**Written task**
Only one span of the material below is wanted. Output it exactly, from the line with "polyvalent pour le" through the line with "ՔԱՂԱՔԱԿԱՆՈՒԹՅՈՒ", without any pictures.

-- Records shown follows --

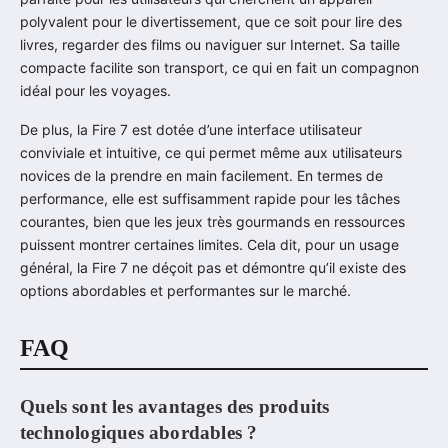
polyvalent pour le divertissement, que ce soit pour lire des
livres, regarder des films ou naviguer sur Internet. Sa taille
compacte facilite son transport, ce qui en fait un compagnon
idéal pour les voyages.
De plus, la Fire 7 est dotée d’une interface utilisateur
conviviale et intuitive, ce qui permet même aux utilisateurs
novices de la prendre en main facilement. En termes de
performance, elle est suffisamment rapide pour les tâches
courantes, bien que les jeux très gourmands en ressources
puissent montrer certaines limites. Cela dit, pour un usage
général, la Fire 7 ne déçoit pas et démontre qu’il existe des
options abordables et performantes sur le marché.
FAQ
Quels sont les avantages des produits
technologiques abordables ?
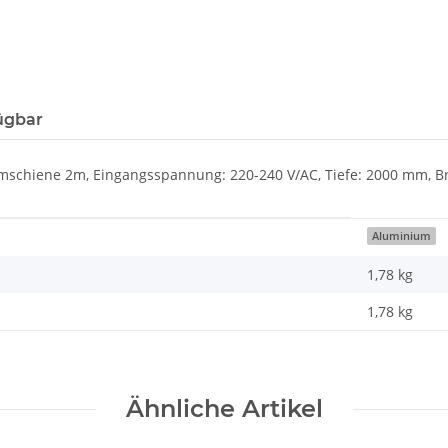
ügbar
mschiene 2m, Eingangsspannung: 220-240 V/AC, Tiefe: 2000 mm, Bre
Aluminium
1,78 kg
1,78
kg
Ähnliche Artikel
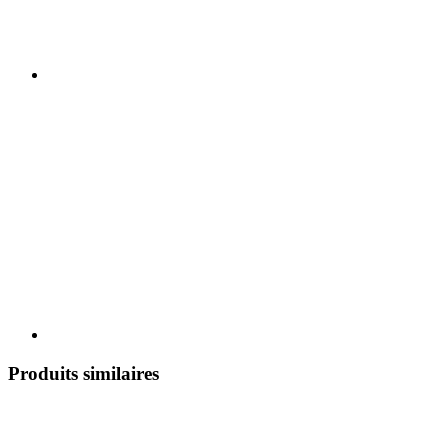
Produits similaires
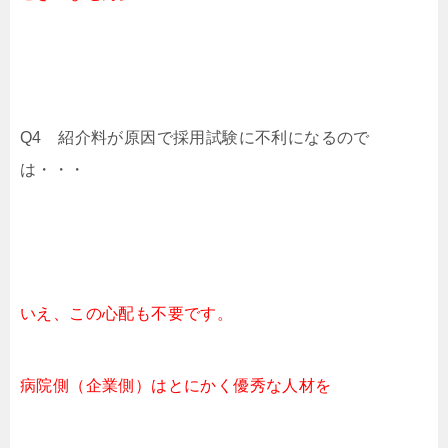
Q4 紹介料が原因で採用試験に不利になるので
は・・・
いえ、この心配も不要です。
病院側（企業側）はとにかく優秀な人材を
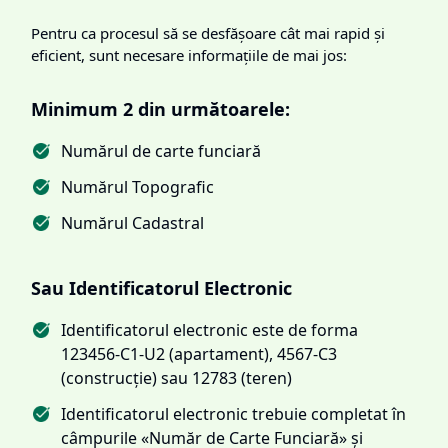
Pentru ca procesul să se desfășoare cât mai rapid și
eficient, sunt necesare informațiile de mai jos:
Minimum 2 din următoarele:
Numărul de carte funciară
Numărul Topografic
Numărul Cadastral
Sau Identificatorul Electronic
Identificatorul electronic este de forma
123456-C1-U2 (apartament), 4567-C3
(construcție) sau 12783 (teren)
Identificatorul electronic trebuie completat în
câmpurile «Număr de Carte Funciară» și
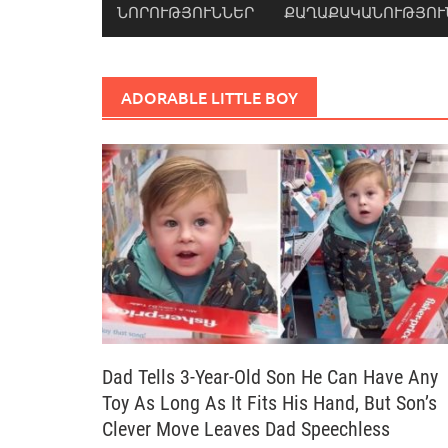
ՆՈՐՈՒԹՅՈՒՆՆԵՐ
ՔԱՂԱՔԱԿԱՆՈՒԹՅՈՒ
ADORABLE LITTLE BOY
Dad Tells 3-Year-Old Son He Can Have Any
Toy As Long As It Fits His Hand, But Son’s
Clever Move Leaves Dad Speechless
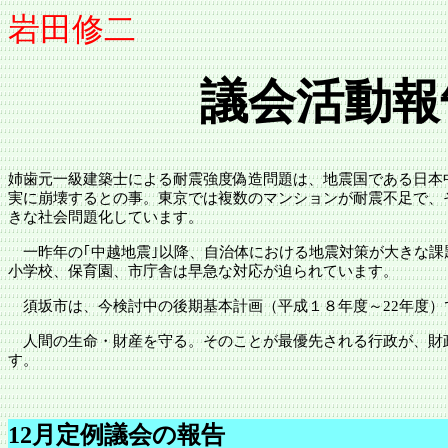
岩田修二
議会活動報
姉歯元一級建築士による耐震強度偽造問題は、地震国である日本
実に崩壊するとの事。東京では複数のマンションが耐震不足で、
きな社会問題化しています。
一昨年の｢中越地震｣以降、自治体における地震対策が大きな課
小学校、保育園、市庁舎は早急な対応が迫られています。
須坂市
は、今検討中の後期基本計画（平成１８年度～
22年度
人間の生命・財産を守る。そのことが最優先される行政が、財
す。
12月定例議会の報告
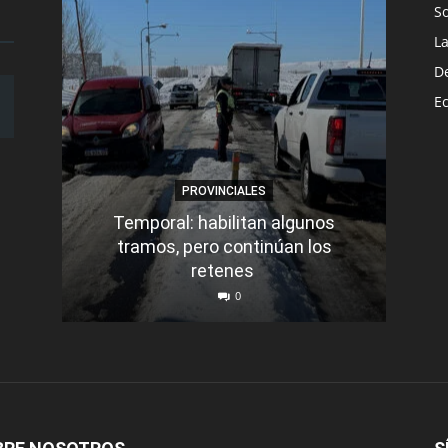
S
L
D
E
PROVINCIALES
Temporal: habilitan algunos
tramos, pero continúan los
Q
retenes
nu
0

-- Records shown concluded --
-- Records shown follows --

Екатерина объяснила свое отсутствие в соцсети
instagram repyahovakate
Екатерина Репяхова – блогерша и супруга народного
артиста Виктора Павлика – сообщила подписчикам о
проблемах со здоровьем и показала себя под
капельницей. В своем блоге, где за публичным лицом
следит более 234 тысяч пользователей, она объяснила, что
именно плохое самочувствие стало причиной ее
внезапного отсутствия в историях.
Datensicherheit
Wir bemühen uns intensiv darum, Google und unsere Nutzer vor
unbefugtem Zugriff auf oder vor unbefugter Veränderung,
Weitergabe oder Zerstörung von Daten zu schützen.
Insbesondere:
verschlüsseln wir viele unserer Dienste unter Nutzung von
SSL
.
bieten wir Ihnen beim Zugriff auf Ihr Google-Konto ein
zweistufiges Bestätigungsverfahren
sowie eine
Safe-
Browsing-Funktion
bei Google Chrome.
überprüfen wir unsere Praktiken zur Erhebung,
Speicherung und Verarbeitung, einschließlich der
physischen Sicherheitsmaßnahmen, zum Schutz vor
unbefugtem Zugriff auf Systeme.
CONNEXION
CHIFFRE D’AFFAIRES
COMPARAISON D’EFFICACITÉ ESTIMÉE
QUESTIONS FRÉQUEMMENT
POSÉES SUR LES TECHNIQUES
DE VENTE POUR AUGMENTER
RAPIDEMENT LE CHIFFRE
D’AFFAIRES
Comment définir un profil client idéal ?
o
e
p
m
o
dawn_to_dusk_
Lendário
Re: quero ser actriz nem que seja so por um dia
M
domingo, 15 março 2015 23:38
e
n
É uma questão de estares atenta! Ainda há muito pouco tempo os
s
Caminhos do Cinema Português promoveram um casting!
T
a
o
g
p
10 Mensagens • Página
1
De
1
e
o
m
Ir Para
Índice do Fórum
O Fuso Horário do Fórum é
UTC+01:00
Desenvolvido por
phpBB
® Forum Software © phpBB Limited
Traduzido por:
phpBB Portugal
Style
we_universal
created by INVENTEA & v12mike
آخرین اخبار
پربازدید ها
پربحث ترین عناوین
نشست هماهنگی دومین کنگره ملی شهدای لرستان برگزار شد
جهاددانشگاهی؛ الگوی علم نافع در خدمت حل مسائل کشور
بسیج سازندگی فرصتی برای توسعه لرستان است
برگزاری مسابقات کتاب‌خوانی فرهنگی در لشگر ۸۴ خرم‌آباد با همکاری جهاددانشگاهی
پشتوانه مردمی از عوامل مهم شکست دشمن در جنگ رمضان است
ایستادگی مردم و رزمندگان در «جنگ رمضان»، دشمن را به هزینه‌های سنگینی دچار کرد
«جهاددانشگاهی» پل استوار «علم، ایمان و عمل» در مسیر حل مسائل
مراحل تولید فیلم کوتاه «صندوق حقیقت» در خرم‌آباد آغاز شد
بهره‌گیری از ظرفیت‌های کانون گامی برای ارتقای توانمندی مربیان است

-- Records shown concluded --

**Solution to the problem**
polyvalent pour le divertissement, que ce soit pour lire des
livres, regarder des films ou naviguer sur Internet. Sa taille
compacte facilite son transport, ce qui en fait un compagnon
idéal pour les voyages.
De plus, la Fire 7 est dotée d’une interface utilisateur
conviviale et intuitive, ce qui permet même aux utilisateurs
novices de la prendre en main facilement. En termes de
performance, elle est suffisamment rapide pour les tâches
courantes, bien que les jeux très gourmands en ressources
puissent montrer certaines limites. Cela dit, pour un usage
général, la Fire 7 ne déçoit pas et démontre qu’il existe des
options abordables et performantes sur le marché.
FAQ
Quels sont les avantages des produits
technologiques abordables ?
ügbar
mschiene 2m, Eingangsspannung: 220-240 V/AC, Tiefe: 2000 mm, Bre
Aluminium
1,78 kg
1,78
kg
Ähnliche Artikel
Produits similaires
Q4 紹介料が原因で採用試験に不利になるので
は・・・
いえ、この心配も不要です。
病院側（企業側）はとにかく優秀な人材を
Pentru ca procesul să se desfășoare cât mai rapid și
eficient, sunt necesare informațiile de mai jos:
Minimum 2 din următoarele:
Numărul de carte funciară
Numărul Topografic
Numărul Cadastral
Sau Identificatorul Electronic
Identificatorul electronic este de forma
123456-C1-U2 (apartament), 4567-C3
(construcție) sau 12783 (teren)
Identificatorul electronic trebuie completat în
câmpurile «Număr de Carte Funciară» și
ՆՈՐՈՒԹՅՈՒՆՆԵՐ
ՔԱՂԱՔԱԿԱՆՈՒԹՅՈՒ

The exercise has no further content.